▶ PROVIDED RECORDS:
################
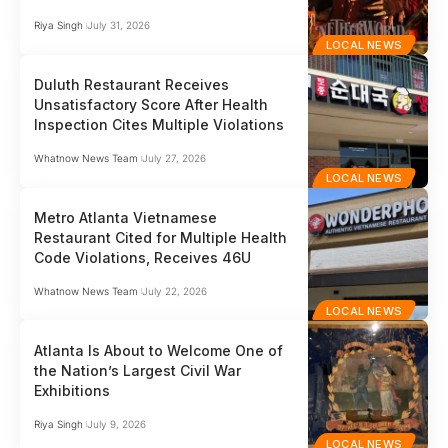
Riya Singh
July 31, 2026
LOCAL NEWS
Duluth Restaurant Receives
Unsatisfactory Score After Health
Inspection Cites Multiple Violations
Whatnow News Team
July 27, 2026
LOCAL NEWS
Metro Atlanta Vietnamese
Restaurant Cited for Multiple Health
Code Violations, Receives 46U
Whatnow News Team
July 22, 2026
LOCAL NEWS
Atlanta Is About to Welcome One of
the Nation’s Largest Civil War
Exhibitions
Riya Singh
July 9, 2026
LOCAL NEWS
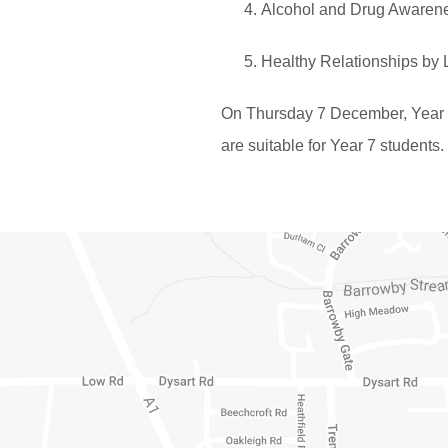
Alcohol and Drug Awaren
Healthy Relationships by 
On Thursday 7 December, Year 7 w
are suitable for Year 7 students.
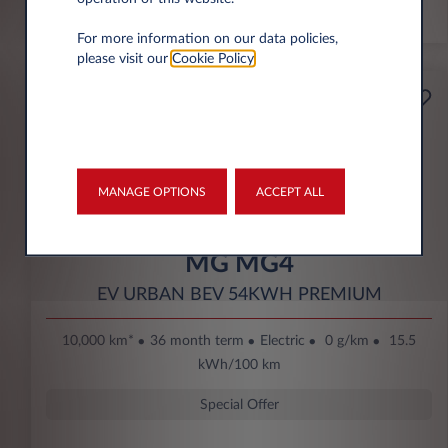
*km/year
For more information on our data policies,
please visit our
Cookie Policy
.
Starting from
Business
189€
Eco Bonus
per month* excl. VAT
DOWN PAYMENT
MANAGE OPTIONS
ACCEPT ALL
3.500 € excl. VAT
MG MG4
EV URBAN BEV 54KWH PREMIUM
10,000 km*
36 month term
Electric
0 g/km
15.5
kWh/100 km
Special Offer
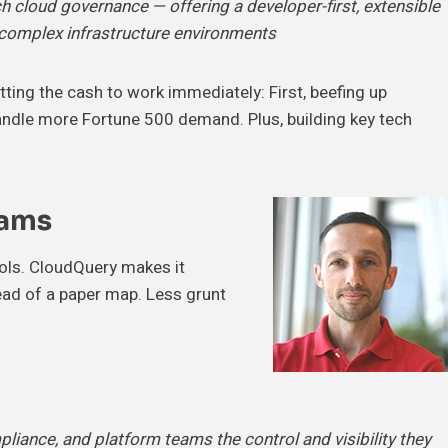
 cloud governance — offering a developer-first, extensible
s complex infrastructure environments
tting the cash to work immediately: First, beefing up
andle more Fortune 500 demand. Plus, building key tech
eams
ols. CloudQuery makes it
tead of a paper map. Less grunt
pliance, and platform teams the control and visibility they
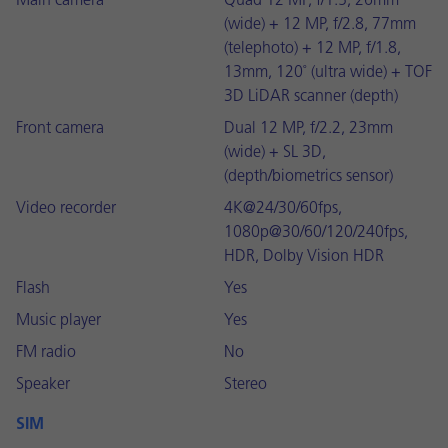
Main camera
Quad 12 MP, f/1.5, 26mm
(wide) + 12 MP, f/2.8, 77mm
(telephoto) + 12 MP, f/1.8,
13mm, 120˚ (ultra wide) + TOF
3D LiDAR scanner (depth)
Front camera
Dual 12 MP, f/2.2, 23mm
(wide) + SL 3D,
(depth/biometrics sensor)
Video recorder
4K@24/30/60fps,
1080p@30/60/120/240fps,
HDR, Dolby Vision HDR
Flash
Yes
Music player
Yes
FM radio
No
Speaker
Stereo
SIM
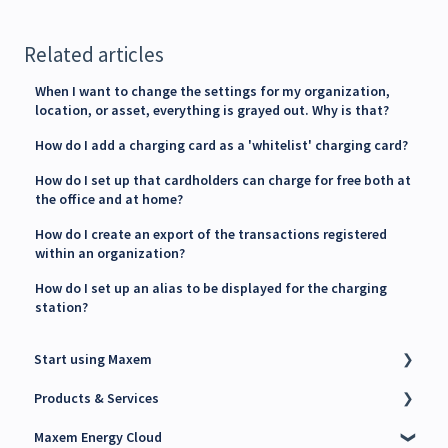
Related articles
When I want to change the settings for my organization,
location, or asset, everything is grayed out. Why is that?
How do I add a charging card as a 'whitelist' charging card?
How do I set up that cardholders can charge for free both at
the office and at home?
How do I create an export of the transactions registered
within an organization?
How do I set up an alias to be displayed for the charging
station?
Start using Maxem
Products & Services
Contact Maxem Sales
Maxem Energy Cloud
Onboarding
Charge Point Management System (CPMS)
################
▶ INSTRUCTIONS TO FOLLOW: After dropping the pictures, please set down the lines from the beginning of the listing through the line containing "Restaurant Cited for Multiple Health", both included, exactly as they stand.

▶ ANSWER BOX:
Riya Singh
July 31, 2026
LOCAL NEWS
Duluth Restaurant Receives
Unsatisfactory Score After Health
Inspection Cites Multiple Violations
Whatnow News Team
July 27, 2026
LOCAL NEWS
Metro Atlanta Vietnamese
Restaurant Cited for Multiple Health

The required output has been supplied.